# start of Text extract

In a fit of professional crisis, Chef Carl Casper drops his professional gig at a fancy restaurant and takes up the wheel of a food truck, cooking simple food for people to enjoy as a way of getting back to his roots, both creatively and mentally. In a way, after his stint on the Iron Man franchise and with Cowboys and Aliens, Chef looks like it marks the same style of transition for Jon Favreau's directorial talent, stripping away the big drama and set pieces for a straightforward and immensely satisfying fusion of comedy and drama. Favreau ties in endearing themes of raising a child between amicably divorced parents and the process of overcoming public shame, juxtaposed with a clear -- dare I say, savory -- love for food through exhilarating scenes of cooking. Likable characters and a very easily relatable premise make for the cinematic equivalent of a comfort dish, dashed with some of Favreau's friends in high places for a little additional character. Put simply, it made me smile and feel fulfilled more than just about any other film released this year.


Edge of Tomorrow

Mech suits and time-travel aren't really two of my favorite things among the science-fiction genre, so expectations going into Edge of Tomorrow -- no, not Live.Die.Repeat, dammit -- hinged more on curiosity toward what Bourne Identity director Doug Liman would make of the material than legitimate enthusiasm. Imagine my jubilation upon seeing a film that starts out with Tom Cruise not as a seasoned expert in combat or science, but as a weaselly military spokesperson who's forced to the front line of battle against alien forces, strapped into a exosuit with the barest of hands-on military training -- and the results aren't pretty. With the introduction of the film's eventually-explained jumps through time to the same point before the invasion, Cage takes the opportunity to incrementally better his skills through repetition, recalling the joy of playing a video-game level until he's figured out all the idiosyncrasies enough to locate the real soldier, "Full Metal Bitch" Rita (an exceptionally-realized and authentic female heroine thanks to Emily Blunt), and find out how to prevent a slaughter on humanity from happening at all. Fierce action, shrewd humor, and a strong thematic backbone built on redemption, fortitude and taking time for granted makes for an utterly absorbing blockbuster that gleefully relishes the idea of, essentially, "Phil Connors vs. Aliens".


Gone Girl

David Fincher's talent for shining a spotlight on the poignant underbellies of pulpy stories reaches another pinnacle with Gone Girl, his adaptation of Gillian Flynn's twisted psychological thriller. Her book, which she personally adapted for the big screen, takes a lot of crazy turns throughout the investigation into the disappearance of Nick Dunne's wife, Amy (an enigmatic and alluring Rosamund Pike), the storied daughter of a children's book author who based his central character off her, making her something of a cultural darling. An underlying degree of suspicion about Nick Dunne's integrity overlaps with themes of mistrust in marriage and the subjectivity of domestic arguments, elevated by Fincher's perceptive grasp on photography and musical accompaniment (again sporting a mood-propelling score from Trent Reznor and Atticus Ross). But the story only really gets started once the truth unravels about Amy's fate, flipping characters' motivations on their heads as Fincher does his damnedest to relish -- and distort -- the light and dark sides of Amazing Amy and her admirers. Even knowing what was coming, I was entranced and thrilled, laughing quite a bit at its dark humor alongside its unsettling descent.

# end of Text extract

Name every film director mentioned in the film reviews. Rely only on the film reviews above.

# start of Listed records

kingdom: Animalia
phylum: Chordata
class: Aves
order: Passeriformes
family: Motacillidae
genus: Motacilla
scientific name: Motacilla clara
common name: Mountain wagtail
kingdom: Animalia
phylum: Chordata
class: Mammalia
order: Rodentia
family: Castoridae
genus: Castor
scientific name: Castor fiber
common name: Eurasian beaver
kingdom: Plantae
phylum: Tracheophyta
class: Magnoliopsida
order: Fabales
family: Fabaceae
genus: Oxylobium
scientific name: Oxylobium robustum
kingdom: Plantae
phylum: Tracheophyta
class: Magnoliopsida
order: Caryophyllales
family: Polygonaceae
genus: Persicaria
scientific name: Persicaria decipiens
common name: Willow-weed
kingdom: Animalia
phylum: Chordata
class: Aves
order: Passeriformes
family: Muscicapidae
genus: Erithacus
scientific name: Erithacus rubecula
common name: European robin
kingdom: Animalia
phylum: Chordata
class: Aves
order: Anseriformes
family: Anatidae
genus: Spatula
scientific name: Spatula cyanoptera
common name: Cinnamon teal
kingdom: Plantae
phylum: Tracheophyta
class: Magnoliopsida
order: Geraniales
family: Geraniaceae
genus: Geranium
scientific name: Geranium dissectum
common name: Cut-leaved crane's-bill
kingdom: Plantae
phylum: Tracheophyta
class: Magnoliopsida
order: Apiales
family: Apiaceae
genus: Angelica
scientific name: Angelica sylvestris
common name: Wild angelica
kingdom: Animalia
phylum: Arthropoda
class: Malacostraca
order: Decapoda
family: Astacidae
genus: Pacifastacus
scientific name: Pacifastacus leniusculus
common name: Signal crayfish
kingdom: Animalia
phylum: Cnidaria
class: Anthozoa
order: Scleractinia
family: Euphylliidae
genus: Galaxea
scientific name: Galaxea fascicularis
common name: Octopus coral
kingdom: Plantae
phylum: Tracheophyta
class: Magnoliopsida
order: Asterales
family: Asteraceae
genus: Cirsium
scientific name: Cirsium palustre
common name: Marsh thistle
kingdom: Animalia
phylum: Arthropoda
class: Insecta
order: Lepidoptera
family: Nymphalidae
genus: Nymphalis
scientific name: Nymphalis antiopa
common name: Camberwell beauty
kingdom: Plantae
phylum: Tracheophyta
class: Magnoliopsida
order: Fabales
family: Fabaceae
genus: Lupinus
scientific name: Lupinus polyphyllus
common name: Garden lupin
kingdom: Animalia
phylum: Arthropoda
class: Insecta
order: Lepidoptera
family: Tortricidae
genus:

# end of Listed records

◆ **Final result**
Jon Favreau, Doug Liman, David Fincher